Boraciferous Formations

The Tertiary boraciferous formations of southern California are the most remarkable and most extensive in the world. They were formed under conditions of an arid climate in a great shallow arm of the Pacific ocean that had been cut off by the upheaval of the mountain ranges along the coast. The inland sea was long in drying up, and perhaps had frequent connection with the ocean, as is shown by the enormous thickness of the terranes carrying the borates. The disappearance of the water may have been more rapid than the thickness of the deposits suggests at first thought, for the reason that as an accompaniment of the evaporation of the waters in an excessively dry climate there may have been a filling-up of the basin by the prodigious quantities of wind-borne dust derived from the neighboring deserts. It is not to be inferred that, since the Tertiary clays and sands are between 5,000 and 8,000 ft. thick, the waters in the beginning were at least of the same depth, but rather that the arm of the ocean and afterwards the inland sea was always very shallow, and that as the area was filling up the waters continued to rest on the surface, rising with the rise of the bottom.
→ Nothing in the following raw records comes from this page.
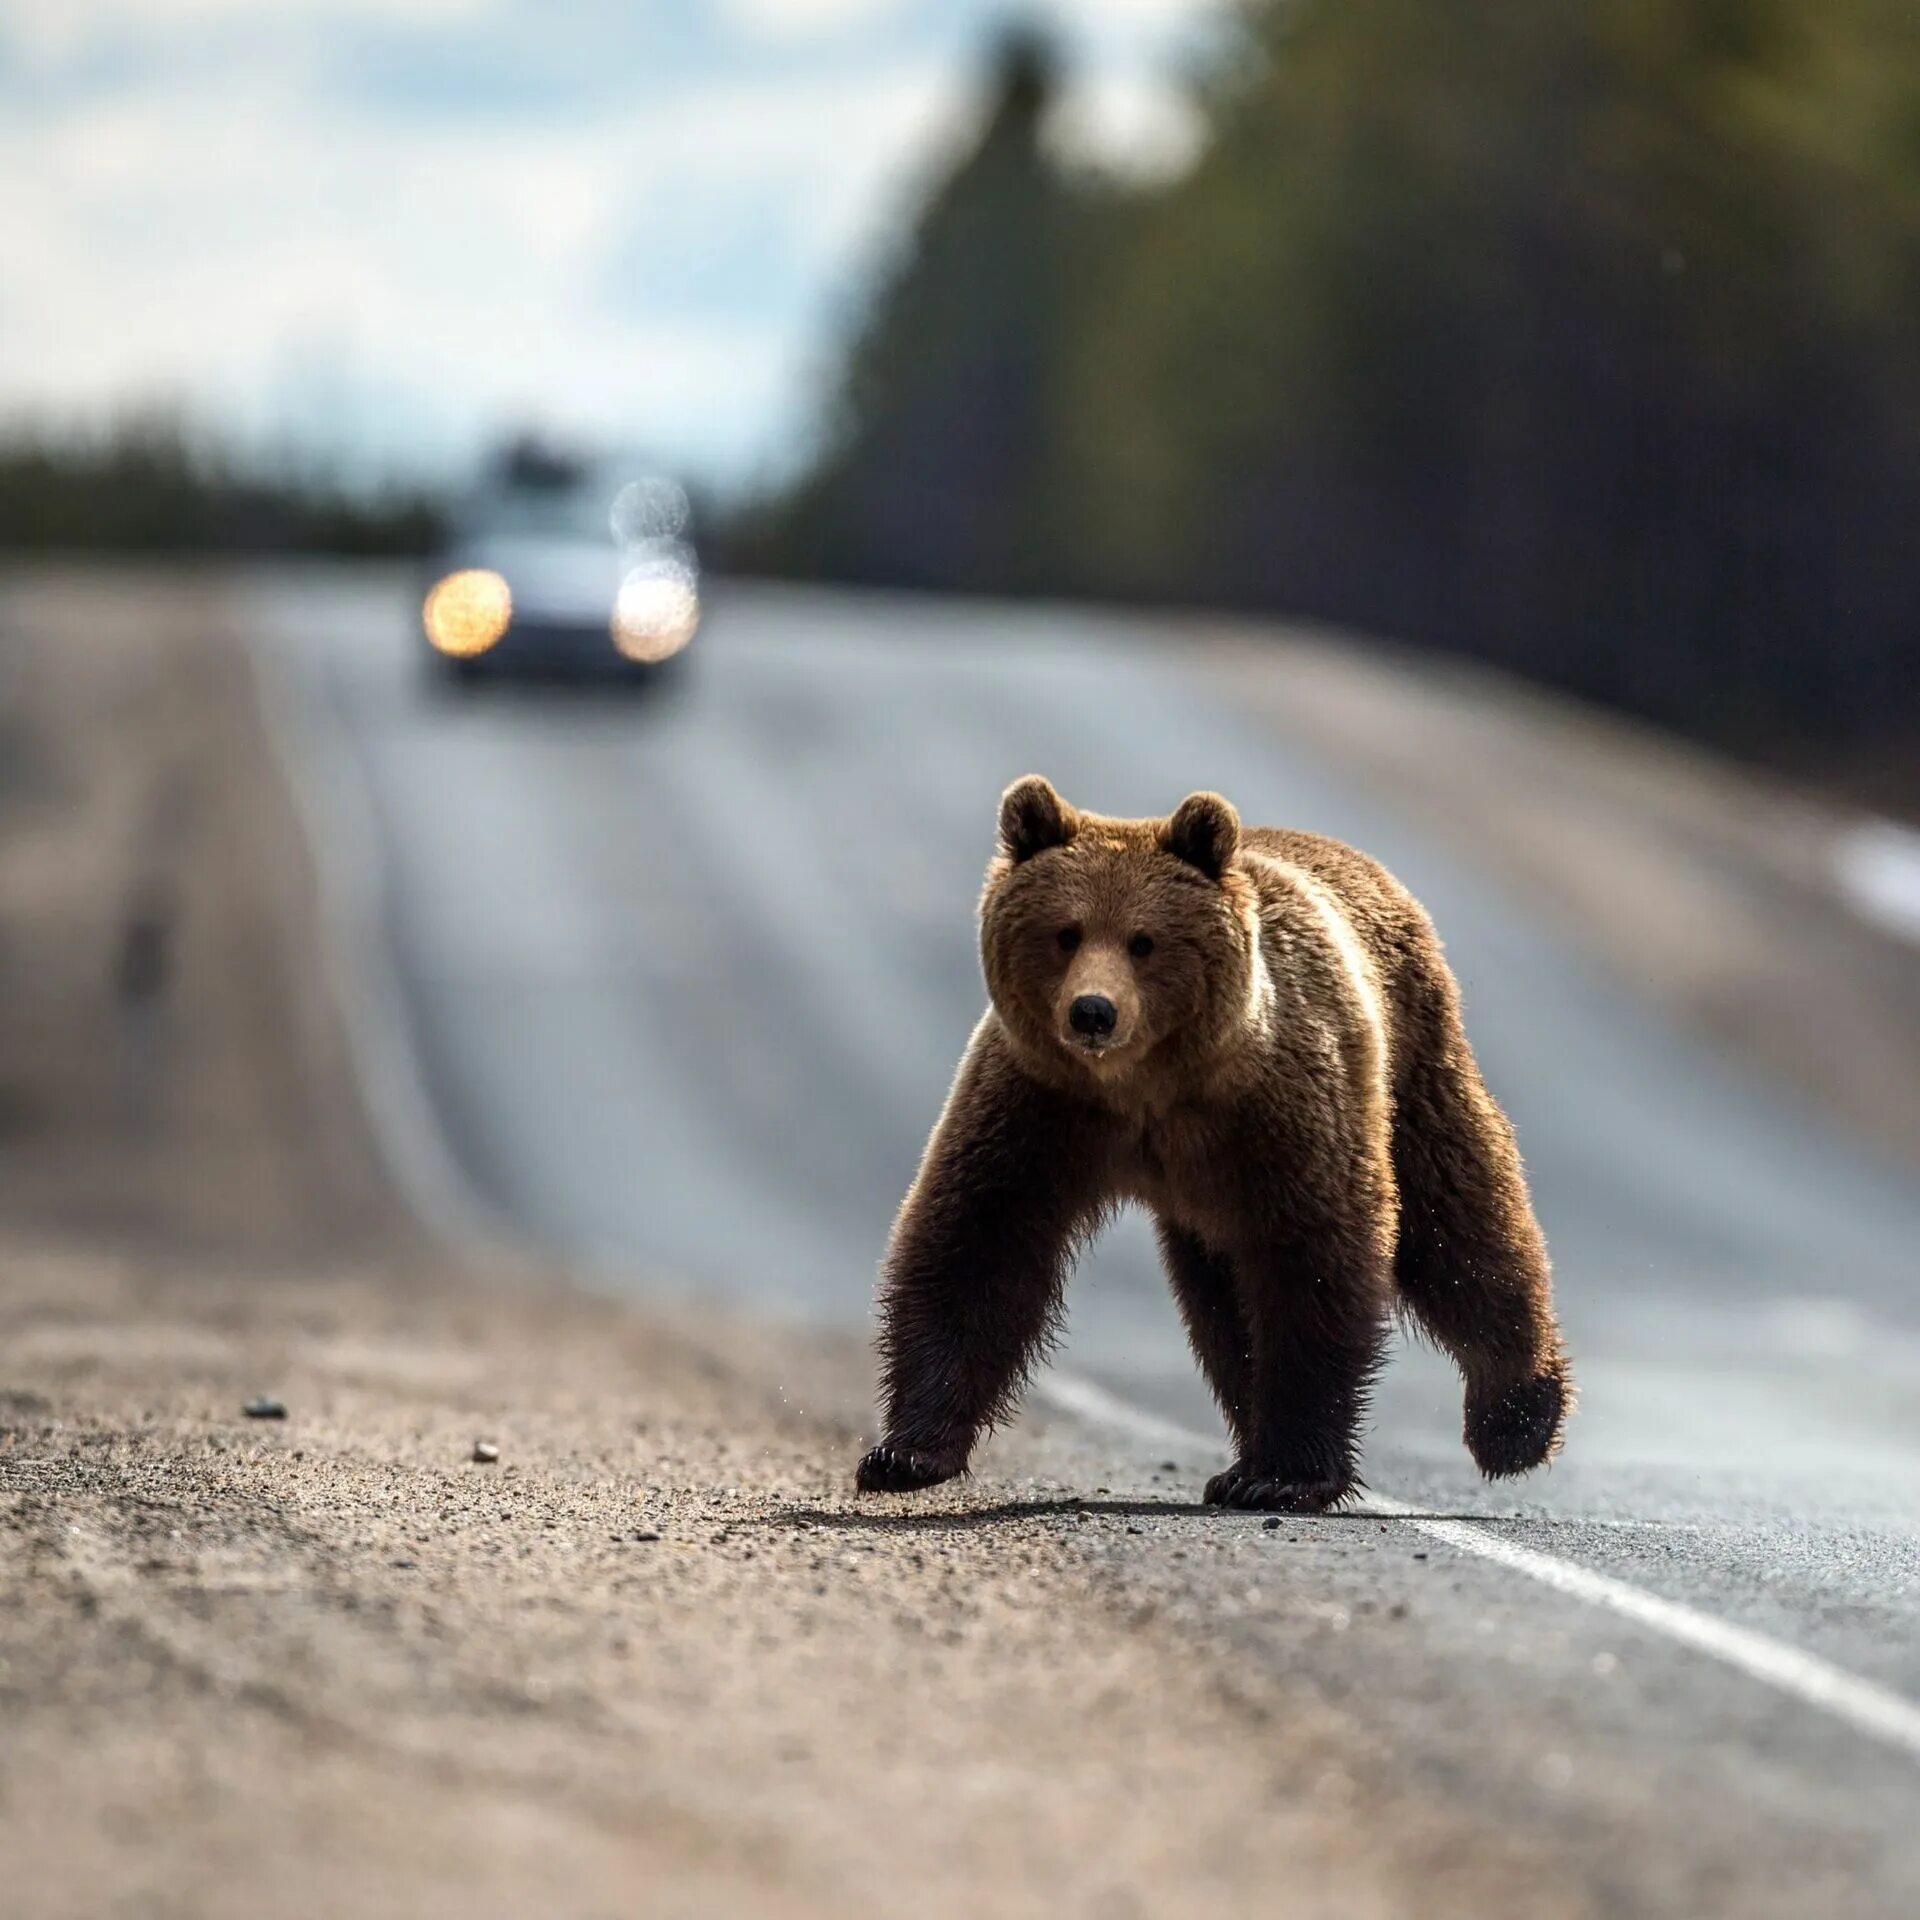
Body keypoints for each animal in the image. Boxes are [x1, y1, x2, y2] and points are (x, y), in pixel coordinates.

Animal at [860, 771, 1574, 1505]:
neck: (1148, 1086)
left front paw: (1288, 1476)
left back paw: (1515, 1420)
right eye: (1066, 933)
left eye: (1144, 940)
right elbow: (979, 1241)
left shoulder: (1280, 1109)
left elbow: (1315, 1263)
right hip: (1211, 1204)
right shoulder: (1042, 1104)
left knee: (1460, 1223)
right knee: (1223, 1305)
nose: (1093, 1012)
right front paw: (905, 1453)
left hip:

This postulates a gradual sinking of the foundations of the region, and the truth of this is indicated by the general tectonics of the region.

The entire field of the Tertiary clays in southern California is capable of great results from systematic prospecting and exploration for commercial salines other than calcium borate. The inferences to be drawn from the modern conceptions of the deposition of salines are that with proper inquiry a large series of natural salts may be discovered. The calcium borate-beds are easily passed over unnoticed unless special care be taken to look for them. Other borates are found even more valuable than the colemanite. Extensive rock-salt deposits are already known, as are those of purest gypsum, anhydrite, and calcite. In some of the bitter-lakes immense bodies of soda and magnesia of the kind known mineralogically as bloedite, are among the most wonderful deposits recently found. In one small lakelet scarcely a mile across it is estimated that more than 1,000,000 tons of this mineral is readily available.